Arm、データセンター開発を加速する「Arm Total Design」を推進
Armは業界大手企業との協業プログラム「Arm Total Design」を通じ、Arm Neoverseベースのデータセンター向けチップ開発を効率化する取り組みを紹介した。AI需要の急増に対応するための設計エコシステム強化が狙い。
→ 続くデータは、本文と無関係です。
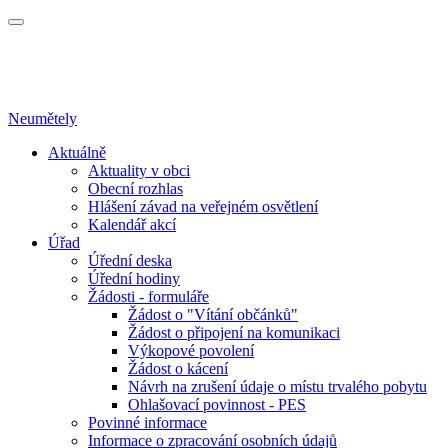
Neumětely
Aktuálně
Aktuality v obci
Obecní rozhlas
Hlášení závad na veřejném osvětlení
Kalendář akcí
Úřad
Úřední deska
Úřední hodiny
Žádosti - formuláře
Žádost o "Vítání občánků"
Žádost o připojení na komunikaci
Výkopové povolení
Žádost o kácení
Návrh na zrušení údaje o místu trvalého pobytu
Ohlašovací povinnost - PES
Povinné informace
Informace o zpracování osobních údajů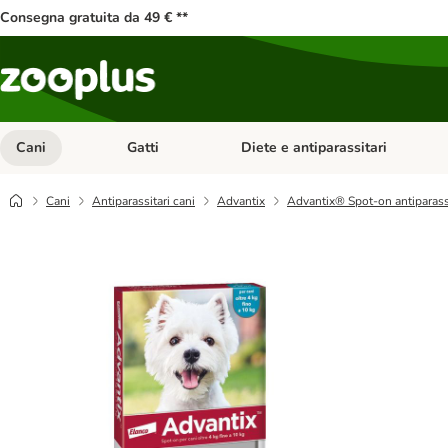
Consegna gratuita da 49 € **
Cani
Gatti
Diete e antiparassitari
Apri Menu Categoria: Cani
Apri Menu Categoria: Gatti
Cani
Antiparassitari cani
Advantix
Advantix® Spot-on antiparassit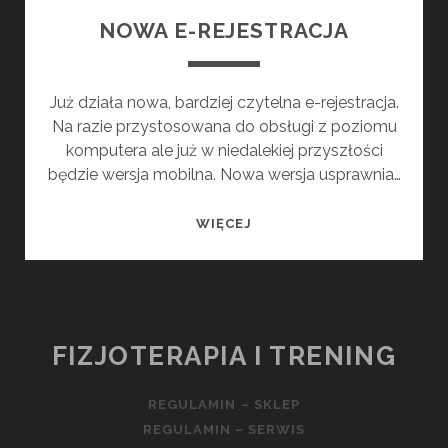
NOWA E-REJESTRACJA
Już działa nowa, bardziej czytelna e-rejestracja.
Na razie przystosowana do obsługi z poziomu
komputera ale już w niedalekiej przyszłości
będzie wersja mobilna. Nowa wersja usprawnia…
NOWA
WIĘCEJ
E-
REJESTRACJA
FIZJOTERAPIA I TRENING
REGULAMIN – SKLEP
REGULAMIN – SERWIS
Armは公式ブログで、データセンター開発を加速させる取り組み「Arm Total Design」について紹介した。これは、半導体設計・製造・検証などに携わる業界大手企業が参加する協業プログラムで、Armの「Neoverse」プラットフォームをベースにしたカスタムシリコン開発を効率化することを目的としている。
Arm Total Designとは
Arm Total Designは、Armのアーキテクチャライセンスパートナーやエコシステム企業が連携し、検証済みのIP、ツール、設計フローを共有することで、データセンター向けチップの設計期間とリスクを削減する取り組みである。参加企業には、EDAベンダー、ファウンドリ、IPプロバイダーなどが含まれ、Neoverseベースのカスタムプロセッサをより早く市場に投入できるようにすることを目指している。
AI需要への対応が背景に
生成AIの普及に伴い、データセンター事業者はより高性能かつ電力効率の高いコンピューティング基盤を求めている。ArmはNeoverseアーキテクチャを軸に、クラウド事業者や半導体メーカーがそれぞれの用途に最適化したチップを迅速に開発できるようにすることで、急増するAIワークロードの需要に応える狙いがある。
Arm Total Designの拡大により、Armベースのデータセンター向けシリコン設計のエコシステムはさらに厚みを増すことになる。